Now CK Hutchison is looking to lessen its load even further in Italy and shore up Wind Tre’s financial position with this asset sale. In 2022, Wind Tre reported a 6% year on year decline in revenues to €4bn and a near 70% reduction in earnings before interest and tax (EBIT) to €188m: In its annual report, CK Hutchison recorded an impairment loss of just more than HK$11bn (US$1.4bn) on Wind Tre as the value of the Italian assets declined. All three of Italy's main mobile operators – Telecom Italia (TIM), Vodafone Italy and Wind Tre – have struggled financially since Iliad entered the Italian market in 2018.
As expected, the plan to split off and sell a majority stake in the NetCo unit is causing a great deal of consternation among the operator’s staff and Italian unions, who believe this will result in job losses not only among the 2,000 or so staff that will become employees of the spun out unit, but also among the 4,000 staff in the remaining business support and marketing operations that deal with the operator’s 20 million mobile customers and which would be the anchor customer for NetCo.
If EQT is successful with its bid to buy a majority stake in NetCo, it will be just the latest in a string of digital infrastructure investments by the company, many of which have been focused on European assets. The giant investment firm has been pumping funds into various network and datacentre assets in recent years, including fibre broadband network operators Delta Networks in The Netherlands and Deutsche Glasfaser in Germany, datacentre operator EdgeConnex, and network operators GlobalConnect and Zayo (among others).
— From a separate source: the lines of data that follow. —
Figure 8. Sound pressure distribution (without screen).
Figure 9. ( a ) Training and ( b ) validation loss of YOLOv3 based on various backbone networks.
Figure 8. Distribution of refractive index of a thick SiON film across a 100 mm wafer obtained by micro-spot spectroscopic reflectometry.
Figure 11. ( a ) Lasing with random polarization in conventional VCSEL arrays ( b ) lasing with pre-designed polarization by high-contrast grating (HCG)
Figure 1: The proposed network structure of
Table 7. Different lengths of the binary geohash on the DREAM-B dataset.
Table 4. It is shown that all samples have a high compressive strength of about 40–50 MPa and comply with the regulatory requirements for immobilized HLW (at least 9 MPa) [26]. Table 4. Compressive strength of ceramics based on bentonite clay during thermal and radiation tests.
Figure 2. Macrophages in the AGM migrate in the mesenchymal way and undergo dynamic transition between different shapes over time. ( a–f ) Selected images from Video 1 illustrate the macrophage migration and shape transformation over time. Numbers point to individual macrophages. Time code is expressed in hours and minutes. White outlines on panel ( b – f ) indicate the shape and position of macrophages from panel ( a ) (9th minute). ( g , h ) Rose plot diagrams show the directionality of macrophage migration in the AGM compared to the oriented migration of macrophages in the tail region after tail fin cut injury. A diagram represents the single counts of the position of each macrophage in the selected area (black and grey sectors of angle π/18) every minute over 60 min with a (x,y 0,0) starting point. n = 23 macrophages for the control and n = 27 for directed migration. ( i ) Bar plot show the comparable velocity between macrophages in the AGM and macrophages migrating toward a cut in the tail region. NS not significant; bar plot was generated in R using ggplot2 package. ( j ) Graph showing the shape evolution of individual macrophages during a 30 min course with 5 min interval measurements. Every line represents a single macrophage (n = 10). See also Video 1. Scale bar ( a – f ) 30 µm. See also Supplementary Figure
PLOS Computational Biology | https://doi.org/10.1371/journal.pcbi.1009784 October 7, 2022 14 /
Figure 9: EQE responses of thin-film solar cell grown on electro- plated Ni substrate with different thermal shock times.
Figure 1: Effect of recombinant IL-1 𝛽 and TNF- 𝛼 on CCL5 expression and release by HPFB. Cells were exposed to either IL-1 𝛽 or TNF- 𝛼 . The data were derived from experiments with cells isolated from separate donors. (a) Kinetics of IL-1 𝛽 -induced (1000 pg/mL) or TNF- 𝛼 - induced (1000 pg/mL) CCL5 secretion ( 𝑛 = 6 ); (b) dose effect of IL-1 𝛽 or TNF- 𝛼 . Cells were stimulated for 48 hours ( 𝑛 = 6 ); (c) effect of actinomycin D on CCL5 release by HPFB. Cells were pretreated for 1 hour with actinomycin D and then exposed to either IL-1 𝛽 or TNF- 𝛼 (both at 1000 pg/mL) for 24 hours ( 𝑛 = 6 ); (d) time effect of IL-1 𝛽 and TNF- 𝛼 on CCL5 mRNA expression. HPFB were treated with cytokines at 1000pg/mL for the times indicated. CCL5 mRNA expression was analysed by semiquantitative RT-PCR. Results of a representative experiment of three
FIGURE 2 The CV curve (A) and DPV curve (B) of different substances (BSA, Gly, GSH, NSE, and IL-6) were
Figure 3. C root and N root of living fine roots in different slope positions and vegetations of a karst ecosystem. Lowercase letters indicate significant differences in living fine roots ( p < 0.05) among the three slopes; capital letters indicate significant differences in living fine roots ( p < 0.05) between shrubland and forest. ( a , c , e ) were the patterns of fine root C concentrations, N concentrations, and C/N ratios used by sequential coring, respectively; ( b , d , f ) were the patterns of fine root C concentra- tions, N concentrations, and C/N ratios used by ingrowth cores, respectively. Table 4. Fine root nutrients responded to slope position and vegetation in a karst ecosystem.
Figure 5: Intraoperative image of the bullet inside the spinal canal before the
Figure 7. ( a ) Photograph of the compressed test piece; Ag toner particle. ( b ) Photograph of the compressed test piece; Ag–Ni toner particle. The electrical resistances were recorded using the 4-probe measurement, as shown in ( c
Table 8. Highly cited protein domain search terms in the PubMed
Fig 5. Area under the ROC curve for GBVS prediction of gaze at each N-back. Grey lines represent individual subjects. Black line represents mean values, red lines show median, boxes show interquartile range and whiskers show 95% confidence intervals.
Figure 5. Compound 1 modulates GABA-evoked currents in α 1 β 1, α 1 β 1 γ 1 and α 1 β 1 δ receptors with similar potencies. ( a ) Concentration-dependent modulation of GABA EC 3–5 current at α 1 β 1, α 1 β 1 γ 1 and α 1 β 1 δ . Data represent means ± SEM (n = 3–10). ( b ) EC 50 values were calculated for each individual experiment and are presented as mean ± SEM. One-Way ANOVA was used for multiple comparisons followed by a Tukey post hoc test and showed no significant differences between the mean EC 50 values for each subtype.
And if the deal is completed, it will mark a further retreat from Europe’s telecom sector for CK Hutchison, which is in the process of trying to merge its UK operator, Three, with Vodafone UK, a move that is set to attract a lot of regulatory attention. CK Hutchison’s other European mobile operations are in Sweden, Denmark, Austria and Ireland, and are much smaller than those in Italy and the UK.
Wind Tre’s move comes as Italy’s national operator, Telecom Italia (TIM), is also trying to undergo a corporate split and the sale of its fixed network assets, a process that is currently stuck in shareholder and political mud. TIM is currently waiting to see if any improved bids are made for its fixed access and international network assets, as the initial offers from Italian state lender CDP (Cassa Depositi e Prestiti) and private equity firm KKR were deemed to be too low. Final offers are due to be made by 18 April.
Vodafone Italy, meanwhile, is one of the assets under review by Vodafone Group, which is looking to focus on growth markets: recent reports suggest about 1,000 jobs are to be cut at the Italian operation as it looks to lower its operating costs.